Tarefas propostas:
- A) No texto sobre o diagnóstico da candidíase invasiva, quantos patógenos diferentes o FilmArray Blood Culture Identification Panel (BCID) identifica?
- B) Dê prosseguimento ao texto sobre o diagnóstico da candidíase invasiva a partir da última frase apresentada.

Texto de origem:
—————
Atualmente, a espectrometria de massa por tempo de voo com ionização/dessorção a laser assistida por matriz (MALDI-TOF), bem como a hibridização in situ fluorescente de peptídeos nucleicos (PNAFISH) são os métodos mais facilmente disponíveis que podem melhorar o tempo de identificação das espécies de Candida. MALDI-TOF é aprovada para identificar diferentes espécies de Candida, incluindo Candida auris.[46]​ Culturas de amostras de pacientes são ionizadas e associadas a um banco de dados de organismos de referência para a identificação.

O FilmArray Blood Culture Identification Panel (BCID) é uma reação em cadeia da polimerase multiplex aprovada pela Food and Drug Administration (FDA) dos EUA que identifica 24 patógenos diferentes, incluindo 5 espécies de Candida (Candida albicans, Candida glabrata, Candida krusei, Candida tropicalis e Candida parapsilosis) e também pode facilitar a identificação rápida de espécies de Candida em hemoculturas positivas.[47]

Outros exames laboratoriais básicos recomendados no contexto de sepse são gasometria arterial, hemograma completo (com diferencial), eletrólitos, testes da função hepática, estudos de coagulação (razão normalizada internacional, tempo de tromboplastina parcial), glicose sérica, creatinina e ureia.[37]

Exames por imagem

Os exames de imagem devem ser realizados com base em cenários clínicos (por exemplo, imagem abdominal se houver suspeita clínica de candidíase intra-abdominal) para ajudar a orientar possíveis diagnósticos adicionais. Os exames de imagem devem ser considerados quando houver suspeita de infecção focal ou para procurar evidências de disseminação em casos de candidemia persistente. O exame de imagem abdominal é indicado rotineiramente em pacientes neutropênicos com candidemia ao procurar evidências de disseminação. Ultrassonografia, tomografia computadorizada (TC) e ressonância nuclear magnética são modalidades de imagem que podem ser utilizadas. A ecocardiografia pode ser usada em casos de hemoculturas repetidamente positivas ou outros achados sugestivos de endocardite. A 18F-FDG-PET-CT pode ter um papel na identificação da extensão da disseminação em pacientes imunocomprometidos e no acompanhamento da resposta à terapia, particularmente em casos de candidíase hepatoesplênica crônica.[48][49]

Exames adicionais

Vários ensaios diagnósticos independentes de cultura para candidíase invasiva estão disponíveis para aumentar a capacidade de detectar a infecção. O ensaio sérico de 1,3-beta-D-glicano é talvez o mais conhecido e mais amplamente disponível desses testes. Não é específico para candidíase, embora muitos outros fungos tenham beta-D-glicano presente, e falsos positivos são comuns.[50][51][52][53]​ Entretanto, um exame negativo parece ter um bom valor preditivo negativo. Kits de exame estão disponíveis comercialmente.
—————
Dados registrados
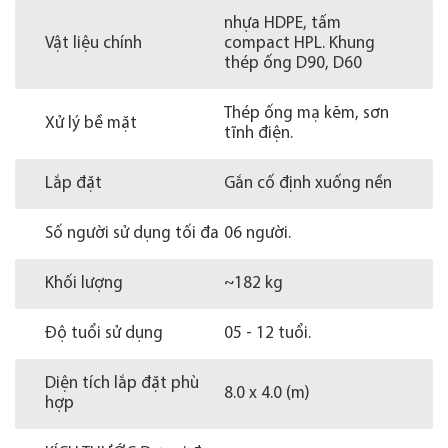
nhựa HDPE, tấm
Vật liệu chính
compact HPL. Khung
thép ống D90, D60
Thép ống mạ kẽm, sơn
Xử lý bề mặt
tĩnh điện.
Lắp đặt
Gắn cố định xuống nền
Số người sử dụng tối đa
06 người.
Khối lượng
~182 kg
Độ tuổi sử dụng
05 - 12 tuổi.
Diện tích lắp đặt phù
8.0 x 4.0 (m)
hợp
—————
Respostas às tarefas:
- A) Ele identifica 24 patógenos diferentes, entre eles 5 espécies de Candida.

- B)
O ensaio de ressonância magnética T2 é um exame diagnóstico não baseado em cultura relativamente novo. Este é um ensaio baseado em reação em cadeia da polimerase que usa ressonância magnética para detectar espécies específicas de Candida diretamente de amostras de sangue com uma sensibilidade de até 1 unidade formadora de colônias (UFC)/mL.[54][55]​​ O tempo de espera é de 3 a 5 horas, o que o torna uma tecnologia promissora. É realizado em sangue total e enviado simultaneamente com as culturas. O teste parece ter excelentes valores preditivos positivos e negativos de 91.7% e 99.6%.[44][56]

A biópsia tecidual de locais normalmente estéreis pode ajudar a estabelecer o diagnóstico, particularmente de lesões cutâneas. Coloração de Gram e cultura fúngica devem ser realizadas em associação com a histopatologia. Outras colorações fúngicas que podem ser realizadas incluem coloração com ácido periódico de Schiff e coloração de prata metenamina de Grocott-Gomori. Considera-se como evidência definitiva de candidíase invasiva, independentemente da origem, caso seja determinado um resultado positivo.

Não há exames sorológicos de antígenos ou anticorpos contra Candida comercialmente disponíveis.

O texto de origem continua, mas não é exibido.